WHAT NEEDS TO BE DONE:
Leave the pictures out and restate every line below exactly.
START RECORDS FOR THE TASK
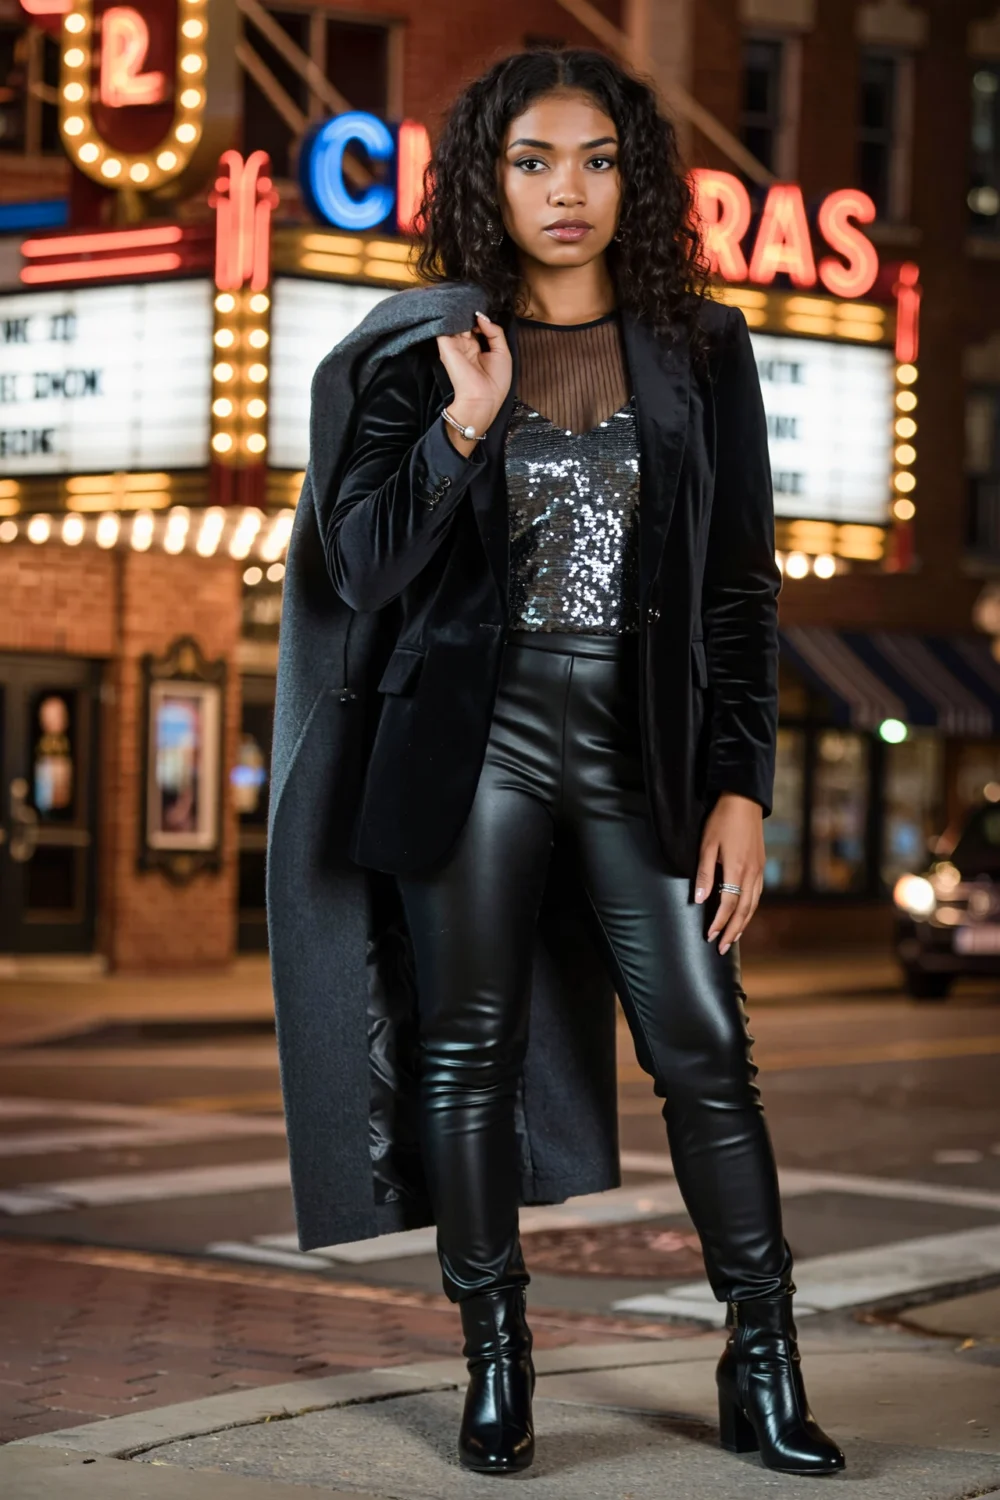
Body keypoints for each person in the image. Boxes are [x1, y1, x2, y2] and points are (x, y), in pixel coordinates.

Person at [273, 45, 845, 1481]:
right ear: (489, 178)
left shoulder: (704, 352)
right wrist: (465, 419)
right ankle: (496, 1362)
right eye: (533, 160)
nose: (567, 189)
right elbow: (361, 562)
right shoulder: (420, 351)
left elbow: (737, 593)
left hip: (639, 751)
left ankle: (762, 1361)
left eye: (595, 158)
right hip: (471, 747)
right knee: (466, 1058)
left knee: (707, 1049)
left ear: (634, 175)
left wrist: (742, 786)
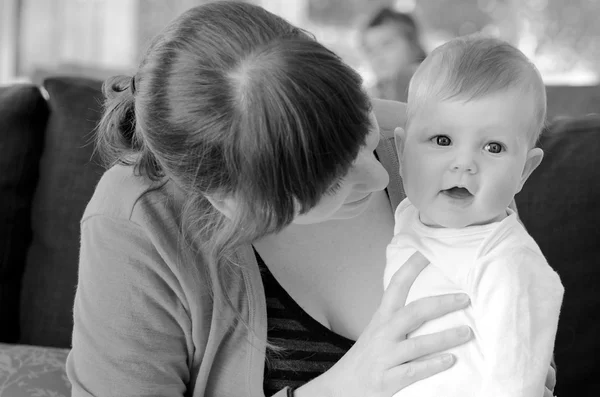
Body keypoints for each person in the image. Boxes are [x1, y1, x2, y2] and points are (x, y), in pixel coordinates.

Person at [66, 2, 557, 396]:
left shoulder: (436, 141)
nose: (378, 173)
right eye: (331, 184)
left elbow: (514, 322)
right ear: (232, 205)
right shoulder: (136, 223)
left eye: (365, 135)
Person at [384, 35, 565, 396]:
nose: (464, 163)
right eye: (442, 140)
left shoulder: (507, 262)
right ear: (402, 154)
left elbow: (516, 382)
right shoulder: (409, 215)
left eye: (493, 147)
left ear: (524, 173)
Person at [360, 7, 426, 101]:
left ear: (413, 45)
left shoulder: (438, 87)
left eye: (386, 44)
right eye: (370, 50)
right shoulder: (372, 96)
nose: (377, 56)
END RECORDS FOR THE TASK
ANSWER SPACE:
Body keypoints for each person in the image. Boxes are [x1, y1, x2, y2] and points are (x, y), in pixel coordinates.

Person at [273, 45, 845, 1481]:
right ear: (489, 178)
left shoulder: (704, 352)
right wrist: (465, 419)
right ankle: (496, 1362)
right eye: (533, 160)
nose: (567, 189)
right elbow: (361, 562)
right shoulder: (420, 351)
left elbow: (737, 593)
left hip: (639, 751)
left ankle: (762, 1361)
left eye: (595, 158)
right hip: (471, 747)
right knee: (466, 1058)
left knee: (707, 1049)
left ear: (634, 175)
left wrist: (742, 786)
Body keypoints for each person in the image. Boxes are [x1, y1, x2, y2] and points are (x, y), in pixel coordinates.

Person at [66, 2, 557, 396]:
left shoulder: (436, 141)
nose: (378, 173)
right eye: (331, 184)
left elbow: (514, 322)
right ear: (232, 205)
right shoulder: (136, 223)
left eye: (365, 135)
Person at [384, 35, 565, 396]:
nose: (464, 163)
right eye: (442, 140)
left shoulder: (507, 262)
right ear: (402, 154)
left elbow: (516, 382)
right shoulder: (409, 215)
left eye: (493, 147)
left ear: (524, 173)
Person at [360, 7, 426, 101]:
left ear: (413, 45)
left shoulder: (438, 87)
left eye: (386, 44)
right eye: (370, 50)
right shoulder: (372, 96)
nose: (377, 56)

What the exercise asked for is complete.